I remember as a small kid being intrigued by a show that was very popular in the 1950s and 60s. It was called “Life is Worth Living” and later “The Fulton Sheen Program.” It featured inspirational talks by Catholic Archbishop, Fulton J. Sheen. It is said that he spoke without a script or cue cards.
Sheen was warm and personal and spoke humbly from his heart. Somehow his mannerism and words about life and about God would touch me deep within. He talked about the meaning of life and about how God had a purpose for people. Although, I was in a non-religious home, when I came across him on TV, my heart was often drawn into what he said, and I would watch him for a while.
Here are some quotes from him:
“Nothing ever happens in the world that does not happen first inside human hearts.”
“Criticism of others is thus an oblique form of self-commendation. We think we make the picture hang straight on our wall by telling our neighbors that all his pictures are crooked.”
“We know nothing about the inside of our neighbor’s heart, and hence, we refuse to forgive. Jesus knew the heart inside out, and because He did know, He forgave.”
“Unbelievers see us in shops, in theatres, at meetings. Whether they see Christ in us depends on whether we act like Christ.”
“God accepts only what His Spirit inspires. We must bring back to God what He has given.”
“Broadmindedness, when it means indifference to right and wrong, eventually ends in a hatred of what is right.”
“The poison of hate, sensuality, and envy which is in the hearts of men could not be healed simply by wise exhortations and social reforms.” (Our inner healing and transformation requires surrender to the risen Jesus who Sheen called “Our Blessed Lord.)
“The method of adjusting moral principles to the way men live is just a perversion of the order of things.”
“The modern world, which denies personal guilt and admits only social crimes, has no place for personal repentance but only public reforms.”
“Moral principles do not depend on a majority vote.
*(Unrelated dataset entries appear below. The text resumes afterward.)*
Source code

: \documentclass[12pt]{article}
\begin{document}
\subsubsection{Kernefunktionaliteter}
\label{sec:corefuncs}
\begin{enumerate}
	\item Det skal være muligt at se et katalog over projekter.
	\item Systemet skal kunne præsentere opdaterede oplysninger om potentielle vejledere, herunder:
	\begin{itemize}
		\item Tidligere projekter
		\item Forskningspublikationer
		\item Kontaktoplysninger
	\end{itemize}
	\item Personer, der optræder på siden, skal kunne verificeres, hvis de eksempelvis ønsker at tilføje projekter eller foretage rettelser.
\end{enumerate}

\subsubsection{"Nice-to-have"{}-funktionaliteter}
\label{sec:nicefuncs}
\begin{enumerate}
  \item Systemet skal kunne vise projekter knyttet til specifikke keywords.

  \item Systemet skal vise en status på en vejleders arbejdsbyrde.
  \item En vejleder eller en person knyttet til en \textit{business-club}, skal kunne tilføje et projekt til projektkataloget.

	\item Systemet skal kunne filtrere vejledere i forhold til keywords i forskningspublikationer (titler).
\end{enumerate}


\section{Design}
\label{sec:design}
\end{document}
Wrong is wrong, even if everybody is wrong. Right is right, even if nobody is right.”
“There has been no single influence which has done more to prevent man from finding God and rebuilding his character, has done more to lower the moral tone of society than the denial of personal guilt. This repudiation of man’s personal responsibility for his action is falsely justified in two ways: by assuming that man is only an animal and by giving a sense of guilt the tag “morbid.”
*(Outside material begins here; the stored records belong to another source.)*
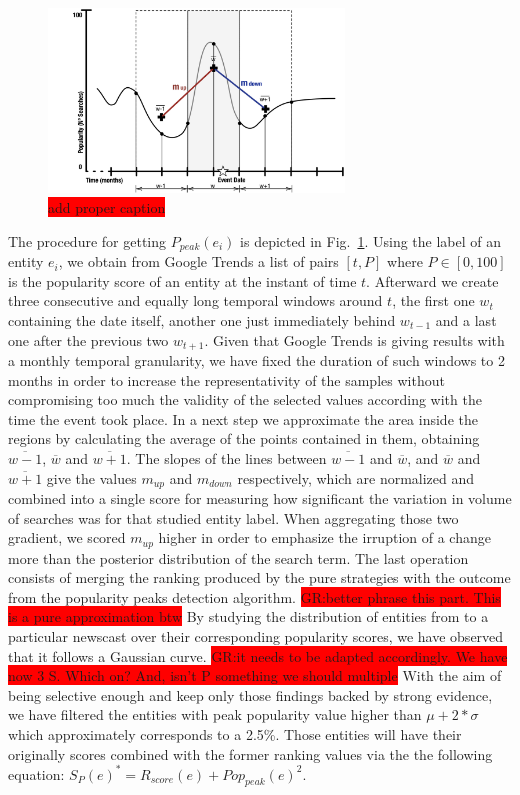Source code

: \documentclass{llncs}
\newcommand{\todo}[1]{\colorbox{red}{#1}}
\begin{document}
\begin{figure}[h!]
\centering
\includegraphics[width=0.7\textwidth]{figure/PopularityMeasure}
\caption{\todo{add proper caption}}
\label{fig:PopularityMeasure}%
\end{figure}

The procedure for getting $P_{peak}(e_i)$ is depicted in Fig.~\ref{fig:PopularityMeasure}. Using the label of an entity $e_i$, we obtain from Google Trends a list of pairs $[t, P]$ where $P\in[0,100]$ is the popularity score of an entity at the instant of time $t$. Afterward we create three consecutive and equally long temporal windows around $t$, the first one $w_{t}$ containing the date itself, another one just immediately behind $w_{t-1}$ and a last one after the previous two $w_{t+1}$. Given that Google Trends is giving results with a monthly temporal granularity, we have fixed the duration of such windows to 2 months in order to increase the representativity of the samples without compromising too much the validity of the selected values according with the time the event took place. 
In a next step we approximate the area inside the regions by calculating the average of the points contained in them, obtaining $\overline{w-1}$, $\overline{w}$ and $\overline{w+1}$. The slopes of the lines between $\overline{w-1}$ and $\overline{w}$, and $\overline{w}$ and $\overline{w+1}$ give the values $m_{up}$ and $m_{down}$ respectively, which are normalized and combined into a single score for measuring how significant the variation in volume of searches was for that studied entity label. When aggregating those two gradient, we scored $m_{up}$ higher in order to emphasize the irruption of a change more than the posterior distribution of the search term.
The last operation consists of merging the ranking produced by the pure strategies with the outcome from the popularity peaks detection algorithm. 
\todo{GR:better phrase this part. This is a pure approximation btw}
By studying the distribution of entities from to a particular newscast over their corresponding popularity scores, we have observed that it follows a Gaussian curve. 
\todo{GR:it needs to be adapted accordingly. We have now 3 S. Which on? And, isn't P something we should multiple}
With the aim of being selective enough and keep only those findings backed by strong evidence, we have filtered the entities with peak popularity value higher than $\mu+2*\sigma$ which approximately corresponds to a 2.5\%. Those entities will have their originally scores combined with the former ranking values via the the following equation: $S_{P}\left ( e \right )^{*} =  R_{score}\left ( e \right ) +Pop_{peak}(e)^{2} $.
\end{document}
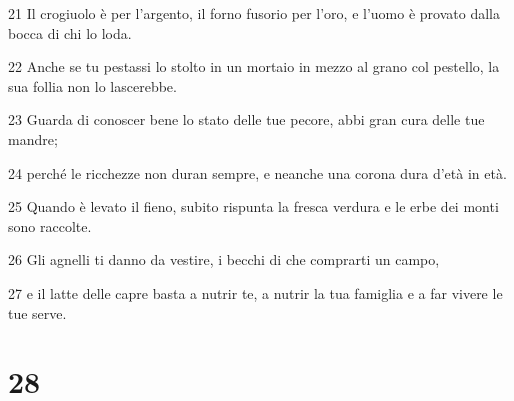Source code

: \par 21 Il crogiuolo è per l'argento, il forno fusorio per l'oro, e l'uomo è provato dalla bocca di chi lo loda.
\par 22 Anche se tu pestassi lo stolto in un mortaio in mezzo al grano col pestello, la sua follia non lo lascerebbe.
\par 23 Guarda di conoscer bene lo stato delle tue pecore, abbi gran cura delle tue mandre;
\par 24 perché le ricchezze non duran sempre, e neanche una corona dura d'età in età.
\par 25 Quando è levato il fieno, subito rispunta la fresca verdura e le erbe dei monti sono raccolte.
\par 26 Gli agnelli ti danno da vestire, i becchi di che comprarti un campo,
\par 27 e il latte delle capre basta a nutrir te, a nutrir la tua famiglia e a far vivere le tue serve.

\chapter{28}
“Unhappy souls almost always blame everyone but themselves for their miseries.”
“The world blesses not the meek, but the vindictive; it praises not the one who turns the other cheek, but the one who renders evil for evil; it exalts not the humble, but the aggressive. Ideological forces have carried that spirit of violence, class-struggle, and the clenched fist to an extreme the like of which the world before has never seen.”
“If you do not worship God, you worship something, and nine times out of ten it will be yourself.”
“Sometimes the only way the good Lord can get into some hearts is to break them.”
“We live in days of assassins—where evil is sought in lives more than good to justify a world with a bad conscience.”
“Politics has become so all-possessive of life, that by impertinence it thinks the only philosophy a person can hold is the right or the left. This question puts out all the lights of religion so they can call all the cats gray. It assumes that man lives on a purely horizontal plane, and can move only to the right or the left. Had we eyes less material, we would see that there are two other directions where a man with a soul may look: the vertical directions of ‘up’ or ‘down.’”
“The nearer Christ comes to a heart, the more it becomes conscious of its guilt; it will then either ask for His mercy and find peace, or else it will turn against Him because it is not yet ready to give up its sinfulness.”